No favourites as Formula One season starts at Melbourne
No favourites as Formula One season starts at Melbourne
On Sunday Vettel begins his quest to match Juan-Manuel Fangio and Michael Schumacher as the only drivers to have won four successive drivers' titles.

Melbourne: Sebastian Vettel's rivals, perhaps more in hope than expectation, are looking to this weekend's Australian Grand Prix to usher in a season where the German and his Red Bull team have their three-year monopoly of Formula One titles broken.

There was similar talk of the gap to the dominant team narrowing last year but after the chaos of the early season with its seven different winners in the first seven races, Vettel and Red Bull emerged to claim their title hat-tricks.

On Sunday in Melbourne therefore, Vettel begins his quest to match Juan-Manuel Fangio and Michael Schumacher as the only drivers to have won four successive drivers' titles in the first of the season's 19 races.

Pre-season testing is not always a nailed-on guide to early season form but there was enough in Red Bull's under-par display in Spain to offer more than a glimmer of hope to the other teams.

Vettel and team mate Mark Webber have admitted that testing was not as good as they would have liked, although there remains the possibility that the Red Bull team did not show their car's full potential - or "sandbagged" in the paddock vernacular.

None of the other leading teams - Ferrari, McLaren, Mercedes and Lotus - put in the sort of performances in Jerez and Barcelona that would mark them out as potentially dominant, however.

Twice former champion Fernando Alonso, though, declared Ferrari to be in a "200 percent" better position than at the same stage last year when it took one of his best battling drives just to get his car into fifth place.

"I don't think we will see one team dominate, but also I don't expect seven winners in the first races, like last year," said Alonso, who finished second in the championship last year. "It will be very close and from our point of view, a good result this weekend would remove some of the stress."

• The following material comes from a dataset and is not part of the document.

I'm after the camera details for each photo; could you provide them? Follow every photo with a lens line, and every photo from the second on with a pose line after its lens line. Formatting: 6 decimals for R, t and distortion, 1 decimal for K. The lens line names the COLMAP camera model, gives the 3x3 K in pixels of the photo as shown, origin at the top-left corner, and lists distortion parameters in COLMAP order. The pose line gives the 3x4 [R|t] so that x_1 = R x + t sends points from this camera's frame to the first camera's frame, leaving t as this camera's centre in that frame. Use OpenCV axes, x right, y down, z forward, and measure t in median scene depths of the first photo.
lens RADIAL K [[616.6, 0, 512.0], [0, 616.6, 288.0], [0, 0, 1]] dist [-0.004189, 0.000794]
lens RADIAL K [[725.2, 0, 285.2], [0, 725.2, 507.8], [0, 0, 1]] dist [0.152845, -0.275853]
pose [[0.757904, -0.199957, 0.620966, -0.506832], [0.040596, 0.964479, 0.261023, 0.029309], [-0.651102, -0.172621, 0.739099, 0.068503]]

Last year, Jenson Button won his third race in Melbourne to kick off the chaotic start to the season and the 2009 world champion and his new team mate Sergio Perez will both again be looking to add to McLaren's 11 wins in Australia.

"I don't think any team really knows or understands the competitive order," said the 33-year-old Briton. It's hard to accurately predict who'll arrive in Australia with the best-sorted car. But that's part of the game."

Mexican Perez got his chance at McLaren after Lewis Hamilton's departure for Mercedes, where the 2008 world champion has teamed up with Nico Rosberg.

TACITURN FINN

The fifth former world champion on the grid is Kimi Raikkonen, who eased seamlessly back into Formula One to finish third in the championship race with Lotus last year after two years out of the sport.

The often taciturn Finn has been upbeat in pre-season about the Lotus car, which he will again share this year with Frenchman Romain Grosjean. "We had good speed last year, but not enough to win the championship," Raikkonen said.

"If we can get just a little more from the car and keep our consistency, with some better results at the beginning of the year, then we should have a much better chance."

Only 11 teams and 22 cars will line up this year after the demise of Spanish outfit HRT but there will be plenty of new blood on the grid with five drivers making their debuts on Sunday.

In the last year of the V8 engines, the technical changes which often make the early part of the season more interesting have been kept to a minimum.

There have been changes to the tyres, which will require some getting used to, and the Albert Park street circuit will be as good an early test of their durability as any track.

If the teams at the front end of the grid are indeed as close as testing suggested, then driver performance could be the difference. "I love the circuit," said Hamilton. "It's a street track with a really bumpy surface so you try and put as much downforce on the car as possible and it really puts the drivers to the test."